Les grands fonds d’investissement lèvent à nouveau des liquidités à Kiev. Le moratoire de deux ans qui a permis à l’Ukraine d’éviter le paiement des intérêts sur la dette, déclenché au lendemain du déclenchement de la guerre pour faire face aux conditions difficiles dans lesquelles se trouve le pays en raison de l’agression russe, expirera le 1er août prochain. Kiev a demandé à ses créanciers privés, dont certains grands fonds d’investissement occidentaux, une réduction des intérêts. Mais pour l’instant il n’y a pas d’accord. Et sans ce que l’on appelle dans le jargon la restructuration de la dette, le risque de défaut devient de plus en plus réel. Une éventualité qui ne pèsera pas dans l’immédiat, mais qui pourrait avoir des répercussions sur la future reconstruction du pays.
C’est pourquoi la Commission européenne, comme le rapporte Euractiv, est entrée sur le terrain pour exhorter les créanciers à parvenir « rapidement » à un accord « équitable » avec le gouvernement ukrainien. L’accord représente 15 % du PIB annuel de Kiev, soit environ 23 milliards de dollars. L’Ukraine a demandé une réduction de 60 %. Les créanciers, dont plusieurs géants américains et européens comme BlackRock, Pimco, Fidelity et Amundi, ne sont pas disposés à aller au-delà d’une décote de 22 %.
Le manque d’aide financière occidentale pèse également sur la situation. Le plan de prêt de 50 milliards de dollars convenu par les dirigeants du G7 en juin devrait arriver dans quelques mois, tandis que les 60 milliards de dollars promis par les États-Unis sont liés aux dépenses militaires. Il y a ensuite le prêt de 15,6 milliards du Fonds monétaire international (FMI), qui dépend lui-même en partie de la restructuration de la dette.

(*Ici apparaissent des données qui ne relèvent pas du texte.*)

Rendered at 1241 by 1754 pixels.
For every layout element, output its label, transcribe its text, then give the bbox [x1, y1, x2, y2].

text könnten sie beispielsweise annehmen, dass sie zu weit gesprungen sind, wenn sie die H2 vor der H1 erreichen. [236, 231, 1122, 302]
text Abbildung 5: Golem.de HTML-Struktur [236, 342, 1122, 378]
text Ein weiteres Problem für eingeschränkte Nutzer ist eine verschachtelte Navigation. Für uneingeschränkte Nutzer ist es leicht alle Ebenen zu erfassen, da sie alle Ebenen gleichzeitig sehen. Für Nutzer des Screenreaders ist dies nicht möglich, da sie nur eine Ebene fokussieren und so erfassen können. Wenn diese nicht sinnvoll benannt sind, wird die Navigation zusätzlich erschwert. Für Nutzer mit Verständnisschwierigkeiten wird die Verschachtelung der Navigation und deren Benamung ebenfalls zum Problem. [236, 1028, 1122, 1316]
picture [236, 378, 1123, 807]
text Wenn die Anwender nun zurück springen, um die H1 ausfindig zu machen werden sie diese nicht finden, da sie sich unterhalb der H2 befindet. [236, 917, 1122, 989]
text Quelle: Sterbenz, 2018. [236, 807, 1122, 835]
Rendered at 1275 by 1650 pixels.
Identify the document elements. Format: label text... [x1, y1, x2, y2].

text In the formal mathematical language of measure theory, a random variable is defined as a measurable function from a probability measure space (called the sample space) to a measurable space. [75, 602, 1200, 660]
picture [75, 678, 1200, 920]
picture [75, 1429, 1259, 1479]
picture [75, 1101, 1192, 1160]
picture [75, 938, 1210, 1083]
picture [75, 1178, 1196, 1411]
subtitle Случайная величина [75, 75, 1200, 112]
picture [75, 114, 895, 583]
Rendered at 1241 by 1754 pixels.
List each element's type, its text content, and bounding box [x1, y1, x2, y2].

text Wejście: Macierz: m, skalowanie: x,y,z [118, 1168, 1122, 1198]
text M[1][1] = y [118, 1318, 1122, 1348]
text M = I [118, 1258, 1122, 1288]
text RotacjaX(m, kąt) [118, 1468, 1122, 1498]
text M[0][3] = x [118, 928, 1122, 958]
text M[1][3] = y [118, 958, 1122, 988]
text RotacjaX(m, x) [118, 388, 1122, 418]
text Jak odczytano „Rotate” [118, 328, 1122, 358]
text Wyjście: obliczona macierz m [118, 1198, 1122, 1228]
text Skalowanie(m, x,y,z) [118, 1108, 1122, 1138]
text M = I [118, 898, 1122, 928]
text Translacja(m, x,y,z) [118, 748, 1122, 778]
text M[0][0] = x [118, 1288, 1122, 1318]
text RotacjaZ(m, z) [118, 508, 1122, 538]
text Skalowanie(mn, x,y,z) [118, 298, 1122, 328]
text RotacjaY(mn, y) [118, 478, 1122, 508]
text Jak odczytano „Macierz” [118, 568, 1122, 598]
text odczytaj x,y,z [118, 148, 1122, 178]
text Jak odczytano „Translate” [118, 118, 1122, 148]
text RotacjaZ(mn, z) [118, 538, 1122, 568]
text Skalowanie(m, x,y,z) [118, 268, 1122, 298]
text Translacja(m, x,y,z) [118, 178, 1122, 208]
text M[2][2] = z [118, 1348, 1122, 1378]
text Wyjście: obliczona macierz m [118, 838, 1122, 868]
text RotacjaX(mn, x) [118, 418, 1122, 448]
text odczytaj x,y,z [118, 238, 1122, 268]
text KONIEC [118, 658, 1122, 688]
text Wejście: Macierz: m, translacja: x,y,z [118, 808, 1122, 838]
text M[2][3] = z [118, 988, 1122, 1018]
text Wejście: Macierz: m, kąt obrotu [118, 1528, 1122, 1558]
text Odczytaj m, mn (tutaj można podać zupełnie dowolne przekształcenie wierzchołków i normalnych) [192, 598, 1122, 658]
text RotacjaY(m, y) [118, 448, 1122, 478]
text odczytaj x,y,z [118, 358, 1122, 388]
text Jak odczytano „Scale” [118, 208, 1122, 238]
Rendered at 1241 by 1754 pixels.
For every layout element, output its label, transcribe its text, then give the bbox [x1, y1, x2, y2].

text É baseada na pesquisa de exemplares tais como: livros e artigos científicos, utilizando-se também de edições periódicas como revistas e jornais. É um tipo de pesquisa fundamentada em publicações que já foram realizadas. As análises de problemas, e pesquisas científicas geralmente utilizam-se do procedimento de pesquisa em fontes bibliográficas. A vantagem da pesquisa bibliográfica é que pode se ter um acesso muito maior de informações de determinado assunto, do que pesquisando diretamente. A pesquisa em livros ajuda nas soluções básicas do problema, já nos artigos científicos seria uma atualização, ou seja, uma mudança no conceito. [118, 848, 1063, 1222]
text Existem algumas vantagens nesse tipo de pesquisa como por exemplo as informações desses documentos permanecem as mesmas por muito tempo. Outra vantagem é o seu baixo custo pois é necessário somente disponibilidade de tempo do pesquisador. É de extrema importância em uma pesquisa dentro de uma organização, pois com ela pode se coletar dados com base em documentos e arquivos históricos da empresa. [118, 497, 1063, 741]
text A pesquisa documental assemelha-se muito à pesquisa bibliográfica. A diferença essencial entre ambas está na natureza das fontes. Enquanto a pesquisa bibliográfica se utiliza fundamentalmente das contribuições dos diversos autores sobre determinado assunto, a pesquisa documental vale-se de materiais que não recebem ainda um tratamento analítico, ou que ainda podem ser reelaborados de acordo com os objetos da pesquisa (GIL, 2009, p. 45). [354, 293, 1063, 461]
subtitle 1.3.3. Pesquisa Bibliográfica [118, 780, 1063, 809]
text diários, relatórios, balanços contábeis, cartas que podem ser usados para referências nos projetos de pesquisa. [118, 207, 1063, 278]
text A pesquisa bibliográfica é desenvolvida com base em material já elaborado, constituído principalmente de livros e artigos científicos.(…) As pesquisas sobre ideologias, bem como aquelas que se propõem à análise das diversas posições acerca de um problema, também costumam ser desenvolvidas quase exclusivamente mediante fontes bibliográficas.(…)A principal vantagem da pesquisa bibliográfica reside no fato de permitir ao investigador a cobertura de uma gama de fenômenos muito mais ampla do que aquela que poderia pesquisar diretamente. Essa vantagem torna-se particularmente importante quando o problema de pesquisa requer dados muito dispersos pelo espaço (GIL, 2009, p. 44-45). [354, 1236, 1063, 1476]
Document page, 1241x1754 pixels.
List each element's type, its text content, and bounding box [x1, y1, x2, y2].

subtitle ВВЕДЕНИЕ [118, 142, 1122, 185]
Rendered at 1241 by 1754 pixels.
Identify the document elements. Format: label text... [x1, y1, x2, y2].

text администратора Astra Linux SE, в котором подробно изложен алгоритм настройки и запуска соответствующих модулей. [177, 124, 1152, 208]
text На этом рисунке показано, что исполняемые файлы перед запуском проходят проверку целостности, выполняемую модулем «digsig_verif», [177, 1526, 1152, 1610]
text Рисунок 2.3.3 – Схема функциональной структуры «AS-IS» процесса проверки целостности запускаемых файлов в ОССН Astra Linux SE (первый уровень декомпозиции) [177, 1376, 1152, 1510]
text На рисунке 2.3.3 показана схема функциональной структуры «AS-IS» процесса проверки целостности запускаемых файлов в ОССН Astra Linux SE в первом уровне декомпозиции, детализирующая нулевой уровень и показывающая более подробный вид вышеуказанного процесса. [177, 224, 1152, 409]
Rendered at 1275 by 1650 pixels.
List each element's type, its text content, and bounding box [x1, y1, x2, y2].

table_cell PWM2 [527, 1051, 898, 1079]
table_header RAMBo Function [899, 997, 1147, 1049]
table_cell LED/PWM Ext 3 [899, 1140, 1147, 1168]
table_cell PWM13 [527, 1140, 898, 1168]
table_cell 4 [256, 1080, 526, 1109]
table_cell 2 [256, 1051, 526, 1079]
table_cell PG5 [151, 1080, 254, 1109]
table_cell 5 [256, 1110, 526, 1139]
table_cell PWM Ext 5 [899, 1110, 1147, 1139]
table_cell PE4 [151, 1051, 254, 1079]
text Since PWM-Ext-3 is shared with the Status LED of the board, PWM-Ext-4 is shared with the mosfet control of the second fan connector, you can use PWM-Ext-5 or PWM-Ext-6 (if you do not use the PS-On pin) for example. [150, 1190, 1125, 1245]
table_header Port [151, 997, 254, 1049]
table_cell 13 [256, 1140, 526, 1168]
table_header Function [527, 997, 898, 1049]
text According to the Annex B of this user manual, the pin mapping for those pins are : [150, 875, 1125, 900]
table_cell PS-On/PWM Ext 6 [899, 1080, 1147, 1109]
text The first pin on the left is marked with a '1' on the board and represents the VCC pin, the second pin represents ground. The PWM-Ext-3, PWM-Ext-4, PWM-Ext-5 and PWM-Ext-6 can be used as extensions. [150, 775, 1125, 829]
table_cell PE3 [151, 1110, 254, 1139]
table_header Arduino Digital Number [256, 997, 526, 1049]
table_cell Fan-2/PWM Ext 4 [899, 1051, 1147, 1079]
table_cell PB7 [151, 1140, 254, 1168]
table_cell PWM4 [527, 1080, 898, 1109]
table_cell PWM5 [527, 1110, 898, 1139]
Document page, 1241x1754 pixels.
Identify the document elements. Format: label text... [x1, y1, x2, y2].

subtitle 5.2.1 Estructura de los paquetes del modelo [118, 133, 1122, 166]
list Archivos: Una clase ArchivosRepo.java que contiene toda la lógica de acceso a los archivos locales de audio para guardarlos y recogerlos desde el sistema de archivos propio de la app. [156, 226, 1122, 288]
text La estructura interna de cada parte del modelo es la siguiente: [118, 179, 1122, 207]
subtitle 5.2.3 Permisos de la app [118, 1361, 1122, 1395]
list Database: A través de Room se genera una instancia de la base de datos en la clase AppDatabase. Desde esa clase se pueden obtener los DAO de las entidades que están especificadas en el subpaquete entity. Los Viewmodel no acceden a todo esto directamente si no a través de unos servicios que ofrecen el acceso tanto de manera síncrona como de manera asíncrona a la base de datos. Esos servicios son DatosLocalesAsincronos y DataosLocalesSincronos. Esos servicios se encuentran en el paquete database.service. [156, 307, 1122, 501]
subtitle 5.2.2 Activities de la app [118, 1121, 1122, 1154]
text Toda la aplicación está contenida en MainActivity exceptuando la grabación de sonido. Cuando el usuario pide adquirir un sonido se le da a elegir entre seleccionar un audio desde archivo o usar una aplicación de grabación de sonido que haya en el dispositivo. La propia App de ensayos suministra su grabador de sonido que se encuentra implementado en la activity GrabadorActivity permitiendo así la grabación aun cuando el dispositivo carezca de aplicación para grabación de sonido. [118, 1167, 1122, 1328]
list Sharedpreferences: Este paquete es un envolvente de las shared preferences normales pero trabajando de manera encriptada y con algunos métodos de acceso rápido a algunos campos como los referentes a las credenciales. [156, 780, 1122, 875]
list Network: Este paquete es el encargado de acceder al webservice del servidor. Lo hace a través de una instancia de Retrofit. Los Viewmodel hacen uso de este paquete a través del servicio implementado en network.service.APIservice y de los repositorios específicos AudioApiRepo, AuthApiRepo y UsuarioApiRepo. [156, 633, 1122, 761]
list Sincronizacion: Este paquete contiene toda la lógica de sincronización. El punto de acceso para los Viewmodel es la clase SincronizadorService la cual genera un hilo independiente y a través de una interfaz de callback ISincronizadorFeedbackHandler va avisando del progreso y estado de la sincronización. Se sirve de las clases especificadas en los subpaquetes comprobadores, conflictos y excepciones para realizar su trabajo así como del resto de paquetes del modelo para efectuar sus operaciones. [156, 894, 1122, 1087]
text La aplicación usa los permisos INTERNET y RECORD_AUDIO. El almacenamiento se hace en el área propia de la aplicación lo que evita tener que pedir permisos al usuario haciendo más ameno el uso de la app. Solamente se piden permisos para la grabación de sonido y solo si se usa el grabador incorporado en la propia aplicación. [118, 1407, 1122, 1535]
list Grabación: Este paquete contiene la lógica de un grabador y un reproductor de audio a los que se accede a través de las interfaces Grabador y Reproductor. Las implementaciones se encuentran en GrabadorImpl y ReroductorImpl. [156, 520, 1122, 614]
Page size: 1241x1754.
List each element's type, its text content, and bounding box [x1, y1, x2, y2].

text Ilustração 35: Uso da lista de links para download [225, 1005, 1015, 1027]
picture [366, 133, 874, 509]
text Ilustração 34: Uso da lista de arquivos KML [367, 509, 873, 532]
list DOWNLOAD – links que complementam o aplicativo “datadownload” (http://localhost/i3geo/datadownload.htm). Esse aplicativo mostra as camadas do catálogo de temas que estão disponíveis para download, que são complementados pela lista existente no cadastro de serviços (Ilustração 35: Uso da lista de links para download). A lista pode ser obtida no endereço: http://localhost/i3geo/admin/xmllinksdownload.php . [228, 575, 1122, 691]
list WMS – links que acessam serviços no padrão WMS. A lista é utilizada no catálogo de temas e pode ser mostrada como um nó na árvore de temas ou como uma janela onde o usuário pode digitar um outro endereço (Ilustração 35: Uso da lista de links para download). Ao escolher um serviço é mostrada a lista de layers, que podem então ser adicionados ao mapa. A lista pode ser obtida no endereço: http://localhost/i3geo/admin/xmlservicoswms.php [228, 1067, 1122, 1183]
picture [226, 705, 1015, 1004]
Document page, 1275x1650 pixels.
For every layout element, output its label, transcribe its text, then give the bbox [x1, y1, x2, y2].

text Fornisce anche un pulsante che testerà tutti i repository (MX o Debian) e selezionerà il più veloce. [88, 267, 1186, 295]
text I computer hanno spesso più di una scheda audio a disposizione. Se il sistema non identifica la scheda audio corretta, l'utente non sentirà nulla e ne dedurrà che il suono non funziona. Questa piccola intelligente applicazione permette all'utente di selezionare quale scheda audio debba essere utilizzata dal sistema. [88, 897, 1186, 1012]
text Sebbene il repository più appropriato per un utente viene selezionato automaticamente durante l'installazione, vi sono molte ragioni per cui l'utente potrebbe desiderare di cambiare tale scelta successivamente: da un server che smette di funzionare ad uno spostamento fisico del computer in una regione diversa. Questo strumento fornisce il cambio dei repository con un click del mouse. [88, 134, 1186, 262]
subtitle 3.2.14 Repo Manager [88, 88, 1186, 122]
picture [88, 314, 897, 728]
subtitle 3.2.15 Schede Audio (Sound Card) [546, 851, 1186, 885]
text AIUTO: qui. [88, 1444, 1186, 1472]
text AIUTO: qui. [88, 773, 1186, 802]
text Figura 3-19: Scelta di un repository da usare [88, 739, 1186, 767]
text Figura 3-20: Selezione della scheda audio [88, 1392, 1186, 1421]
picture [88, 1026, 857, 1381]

Selon Tim Jones, responsable politique à l’ONG Debt Justice, l’Ukraine « ne peut pas et ne doit pas payer intégralement ses créanciers privés car elle fait face à l’invasion russe », a-t-il déclaré à Euractiv. « En refusant d’accepter une dévaluation, les détenteurs d’obligations tentent de garantir que l’argent public promis à l’Ukraine par le FMI, l’UE et d’autres soit dépensé pour rembourser les créanciers privés, plutôt que pour reconstruire l’Ukraine », a ajouté Jones.
Les experts estiment qu’un éventuel défaut de paiement n’aurait pas d’impact immédiat, mais entraverait l’accès de l’Ukraine aux capitaux privés une fois la guerre terminée et où Kiev cherchera à obtenir des prêts pour financer sa reconstruction. Pour le gouvernement ukrainien, les problèmes pourraient survenir encore plus tôt : sans une restructuration de la dette, « l’Ukraine ne sera pas en mesure de financer suffisamment sa défense et d’entreprendre un programme courageux de redressement et de reconstruction », a déclaré mi-juin le ministre des Finances Sergii Marchenko. Plus ou moins dans les mêmes jours, Oleksiy Sobolev, vice-ministre ukrainien de l’Économie, a également averti que le pays devait « trouver d’autres moyens d’obtenir de l’argent pour maintenir la situation macroéconomique stable », tout en soutenant ses efforts militaires.